I’d never known a man who had a building named after him before. Mr. Willett was Jeri’s 6th grade teacher and one of the best there was. Every parent tried to get their kid into Mr. Willett’s class. He was a very sweet man who sometimes helped build sets for the Davis Comic Opera Co. After his death, the DJUSD renamed West Davis Intermediate School “Willett.”

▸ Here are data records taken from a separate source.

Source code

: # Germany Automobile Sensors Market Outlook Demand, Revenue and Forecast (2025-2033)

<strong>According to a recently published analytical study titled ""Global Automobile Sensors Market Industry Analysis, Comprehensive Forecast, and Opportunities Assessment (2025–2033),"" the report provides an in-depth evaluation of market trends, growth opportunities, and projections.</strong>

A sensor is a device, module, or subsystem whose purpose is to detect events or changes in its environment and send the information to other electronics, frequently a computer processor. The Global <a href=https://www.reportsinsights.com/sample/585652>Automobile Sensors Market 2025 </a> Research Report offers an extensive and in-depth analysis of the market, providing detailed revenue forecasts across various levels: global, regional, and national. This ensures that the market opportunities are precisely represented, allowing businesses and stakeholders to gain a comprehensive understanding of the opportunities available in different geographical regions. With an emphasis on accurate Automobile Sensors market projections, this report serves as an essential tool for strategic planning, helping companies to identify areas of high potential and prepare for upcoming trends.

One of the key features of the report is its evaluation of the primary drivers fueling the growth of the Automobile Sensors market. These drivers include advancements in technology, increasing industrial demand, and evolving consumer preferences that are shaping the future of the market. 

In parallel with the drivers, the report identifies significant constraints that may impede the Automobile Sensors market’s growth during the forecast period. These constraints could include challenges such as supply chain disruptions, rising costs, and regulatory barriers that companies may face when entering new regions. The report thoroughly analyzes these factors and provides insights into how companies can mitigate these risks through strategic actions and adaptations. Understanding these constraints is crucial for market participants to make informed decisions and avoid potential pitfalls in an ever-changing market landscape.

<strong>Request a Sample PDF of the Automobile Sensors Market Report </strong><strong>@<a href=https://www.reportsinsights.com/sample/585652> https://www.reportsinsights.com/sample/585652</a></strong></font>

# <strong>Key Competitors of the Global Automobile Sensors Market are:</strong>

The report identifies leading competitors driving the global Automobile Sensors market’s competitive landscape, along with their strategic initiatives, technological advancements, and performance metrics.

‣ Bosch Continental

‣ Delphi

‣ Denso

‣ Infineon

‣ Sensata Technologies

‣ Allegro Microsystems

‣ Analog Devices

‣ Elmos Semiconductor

Thursday, February 5, 2009

222/365: Ruth #3

We worked together in a homeless shelter. She was big and funny and I liked her instantly. I found out later her alter ego was “Granny Muffin,” who had a 15 minute TV show on local cable. I watched how much she cared for those homeless guys we worked with . I admired her greatly. Unfortunately, she was ultimately the victim of the corporate mentality

Wednesday, February 4, 2009

221/365: Ndangi

His Anglicized name is Andre and he came to us from what was then Zaire (now Congo) to spend Christmas in 1981. He spoke no English at first. Our lives have been intertwined ever since. We hosted his cousin, attended his wedding in San Francisco and he joined us for Christmas dinner for many years. He’s now the father of twins and working in California.

Tuesday, February 3, 2009

220/365: The Pedophile

It was a classic case of “I can’t believe my friend would do that!” Got trapped when he showed up for a date with an under-age girl, with a condom in his pocket. Very nice guy, but it ruined him and ruined his family. We rarely see them any more. Yet he’s a sweet guy who made a bad mistake. and I do like him.

Monday, February 2, 2009

219/365: Sergio

Sergio and his wife showed up, unannounced, at 9 p.m. one night several years after he had been here as an exchange student. On their second honeymoon, they said. They stayed here a week, ate every meal here, except when I drove them around somewhere, and when they left they gave me a 25-cent trinket as a thank you. What a patsy I was!

Sunday, February 1, 2009

218/365: Tim

Tim was the UPS delivery guy in downtown Davis for years. He always wore shorts, always had a cheery greeting for everyone. He was well known and well liked by everybody who knew him. When he retired, the city renamed an alley in his honor. It is the street which runs directly behind the old police building. UPS hasn’t been the same since he retired.